_取り組む課題_: 宝塚宙組公演の観劇感想によると、日本青年館公演の上演期間はいつからいつまでですか。

宝塚宙組2番手格男役、朝夏まなと主演、上田久美子作・演出
宝塚宙組公演
「翼ある人々~ブラームスとクララ・シュ―マン」
日本青年館公演、千秋楽前日の日曜日にW観劇した感想です。
先行して2月8日(土)から16日(日)まで、梅田のシアター・ドラマシティで上演されたときにとても評判が良く、
2月26日(水)~3月3日(月)の日本青年館公演も完売と、以前は苦戦する状況が多く見られたTOPスター以外の生徒の主演作品に良作が続いて、チケット入手もむずかしくなってきましたね。
良き傾向ではありますし、チケット取りも苦労するとはいえ色々なルートがありますので、最終的には観られない、ということにはならないのですが・・・嬉しい悲鳴と言ったところでしょうか?

_データ部_:
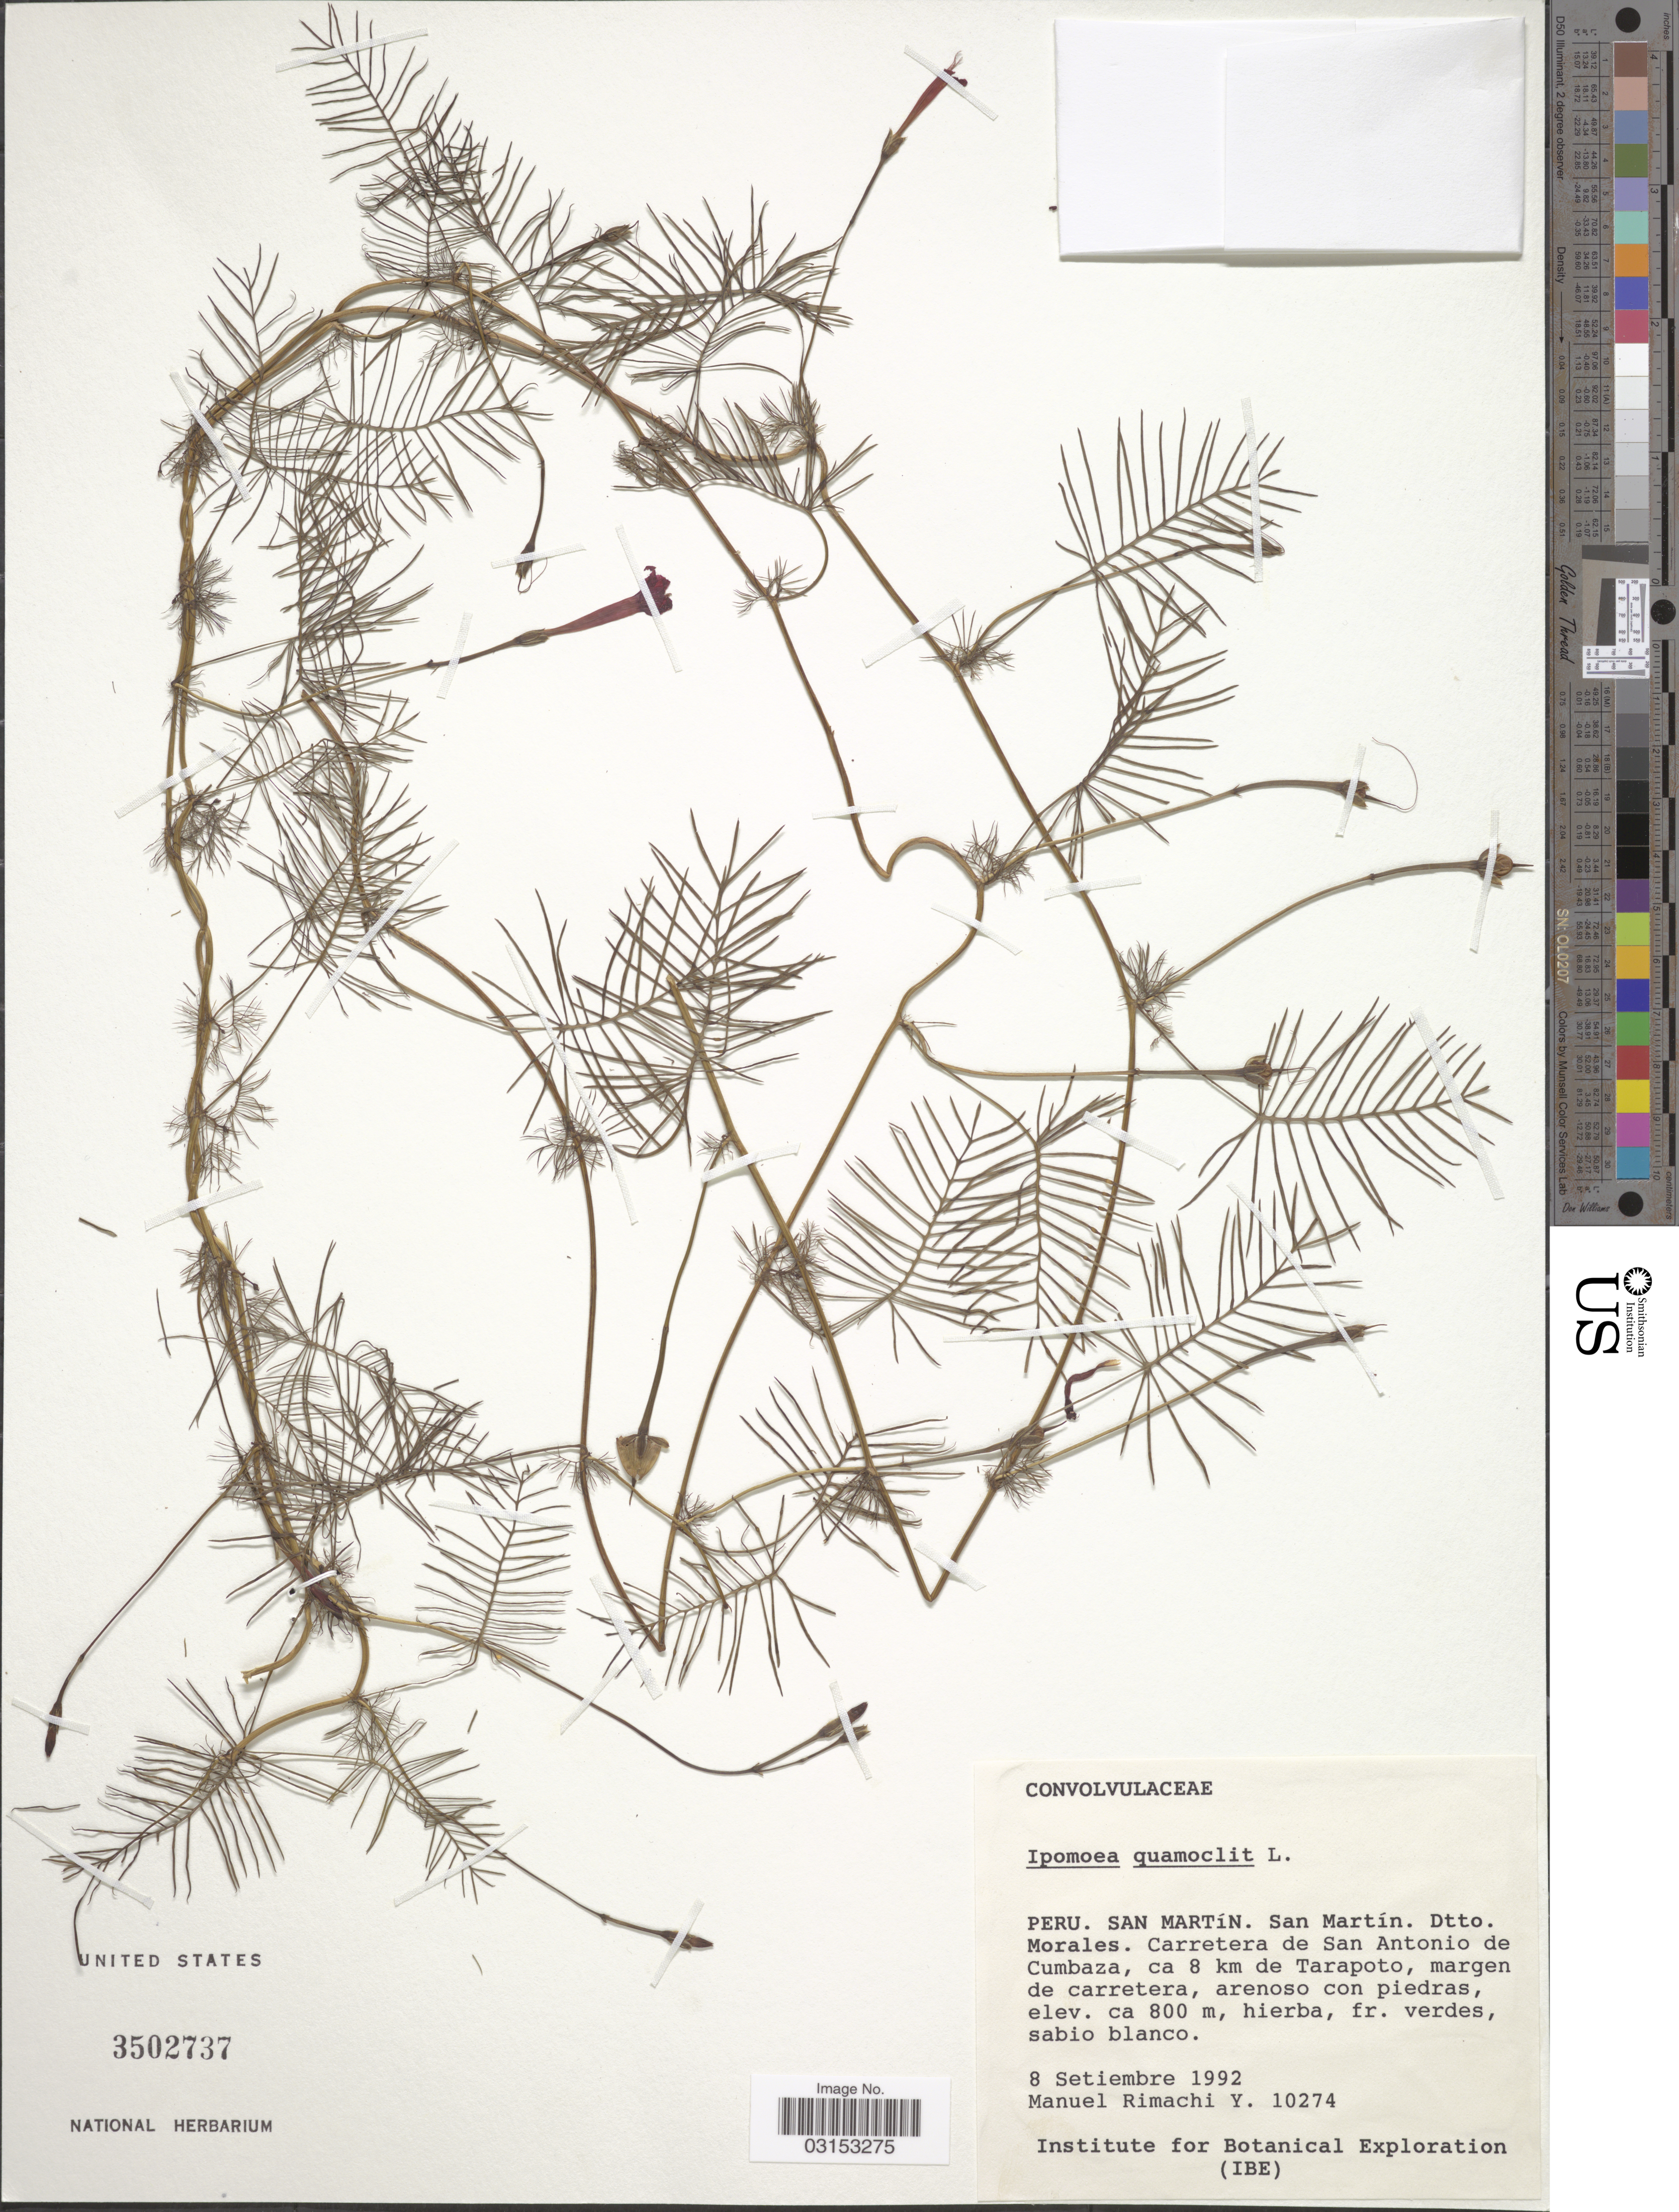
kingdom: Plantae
---
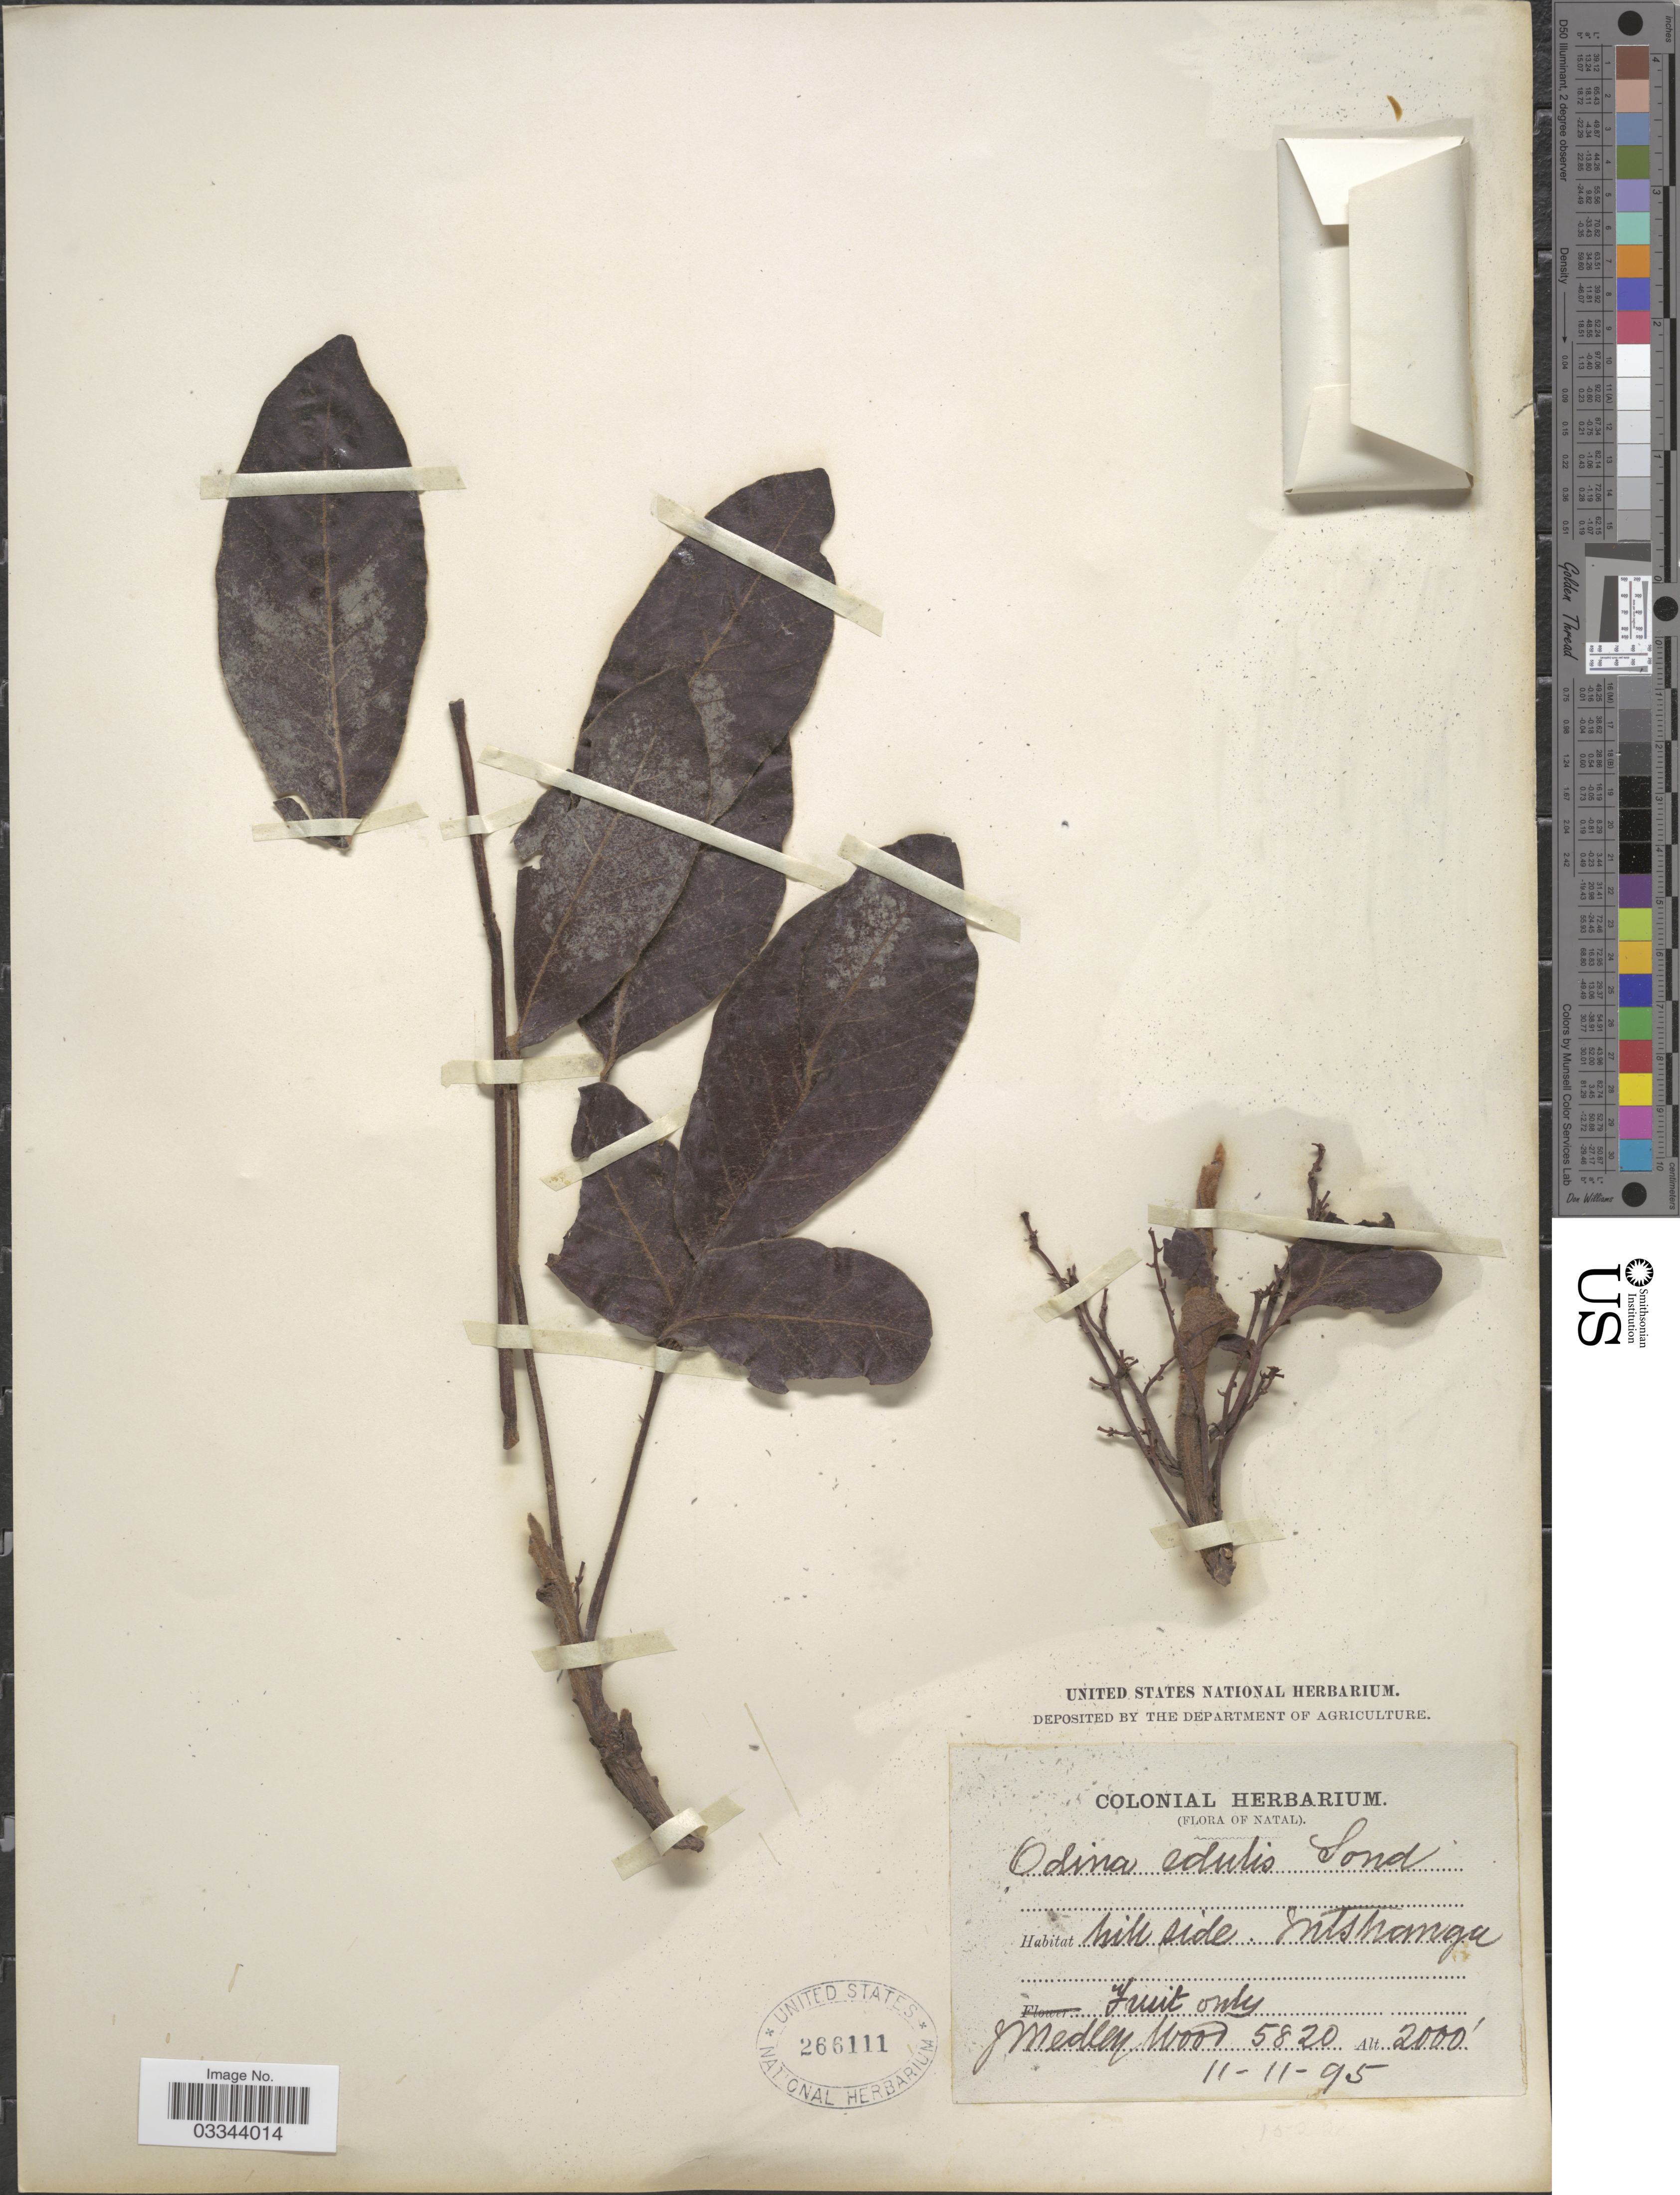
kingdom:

_課題の解答_: 2月26日(水)から3月3日(月)までです。